● **TEXT PROVIDED**
The Minister may lease for the benefit of any Indian, on application of that Indian for that purpose, the land of which the Indian is lawfully in possession without the land being designated.

Le Ministre peut louer au profit de tout Indien, à la demande de celui-ci, la terre dont ce dernier est en possession légitime sans que celle-ci soit désignée.

 

 

 

 

[5]        When the request was communicated to the Band Council, it reiterated its opposition and requested DIAND to have the development stopped and the existing homes removed from the Tsarlip Reserve.

 

[6]        A preliminary environmental screening report was provided to the Band in May, 1996.  It responded by letter to the Minister and officials of DIAND restating its opposition to the development and again requesting that the homes be removed.  Thereafter, correspondence was exchanged between officials of DIAND, the Minister and the Chief and Band Council suggesting the negotiation of an amicable solution.

 

[7]        The Tsarlip Reserve, comprising approximately 460 acres, has a sewer and water system constructed between 1984 and 1988 which is linked to facilities owned by the District of Central Saanich.  The Band's use of the sewage system is limited to 375 units pursuant to the existing agreement with the Provincial Minister and the District; 180 units on the Reserve had been connected.

● **ASSIGNMENT 1**
Output the listing below verbatim, every line of it.

● **PROVIDED DATA**

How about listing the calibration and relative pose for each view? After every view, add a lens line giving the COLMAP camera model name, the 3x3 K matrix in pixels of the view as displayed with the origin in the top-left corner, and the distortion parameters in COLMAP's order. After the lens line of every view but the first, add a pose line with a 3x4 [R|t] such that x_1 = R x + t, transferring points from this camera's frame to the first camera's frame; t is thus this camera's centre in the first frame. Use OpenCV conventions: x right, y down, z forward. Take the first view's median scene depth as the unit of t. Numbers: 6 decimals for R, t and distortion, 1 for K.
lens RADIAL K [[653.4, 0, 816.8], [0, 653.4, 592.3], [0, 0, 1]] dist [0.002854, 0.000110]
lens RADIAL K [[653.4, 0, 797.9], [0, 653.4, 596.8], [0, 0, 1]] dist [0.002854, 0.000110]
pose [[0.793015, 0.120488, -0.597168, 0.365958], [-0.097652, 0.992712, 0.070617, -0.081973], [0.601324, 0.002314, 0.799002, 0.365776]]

● **ASSIGNMENT 2**
Return the entire Tsarlip Reserve excerpt from above, reproducing it character for character.

● **EXERCISE SOLUTION 1**
How about listing the calibration and relative pose for each view? After every view, add a lens line giving the COLMAP camera model name, the 3x3 K matrix in pixels of the view as displayed with the origin in the top-left corner, and the distortion parameters in COLMAP's order. After the lens line of every view but the first, add a pose line with a 3x4 [R|t] such that x_1 = R x + t, transferring points from this camera's frame to the first camera's frame; t is thus this camera's centre in the first frame. Use OpenCV conventions: x right, y down, z forward. Take the first view's median scene depth as the unit of t. Numbers: 6 decimals for R, t and distortion, 1 for K.
lens RADIAL K [[653.4, 0, 816.8], [0, 653.4, 592.3], [0, 0, 1]] dist [0.002854, 0.000110]
lens RADIAL K [[653.4, 0, 797.9], [0, 653.4, 596.8], [0, 0, 1]] dist [0.002854, 0.000110]
pose [[0.793015, 0.120488, -0.597168, 0.365958], [-0.097652, 0.992712, 0.070617, -0.081973], [0.601324, 0.002314, 0.799002, 0.365776]]

● **EXERCISE SOLUTION 2**
The Minister may lease for the benefit of any Indian, on application of that Indian for that purpose, the land of which the Indian is lawfully in possession without the land being designated.

Le Ministre peut louer au profit de tout Indien, à la demande de celui-ci, la terre dont ce dernier est en possession légitime sans que celle-ci soit désignée.

 

 

 

 

[5]        When the request was communicated to the Band Council, it reiterated its opposition and requested DIAND to have the development stopped and the existing homes removed from the Tsarlip Reserve.

 

[6]        A preliminary environmental screening report was provided to the Band in May, 1996.  It responded by letter to the Minister and officials of DIAND restating its opposition to the development and again requesting that the homes be removed.  Thereafter, correspondence was exchanged between officials of DIAND, the Minister and the Chief and Band Council suggesting the negotiation of an amicable solution.

 

[7]        The Tsarlip Reserve, comprising approximately 460 acres, has a sewer and water system constructed between 1984 and 1988 which is linked to facilities owned by the District of Central Saanich.  The Band's use of the sewage system is limited to 375 units pursuant to the existing agreement with the Provincial Minister and the District; 180 units on the Reserve had been connected.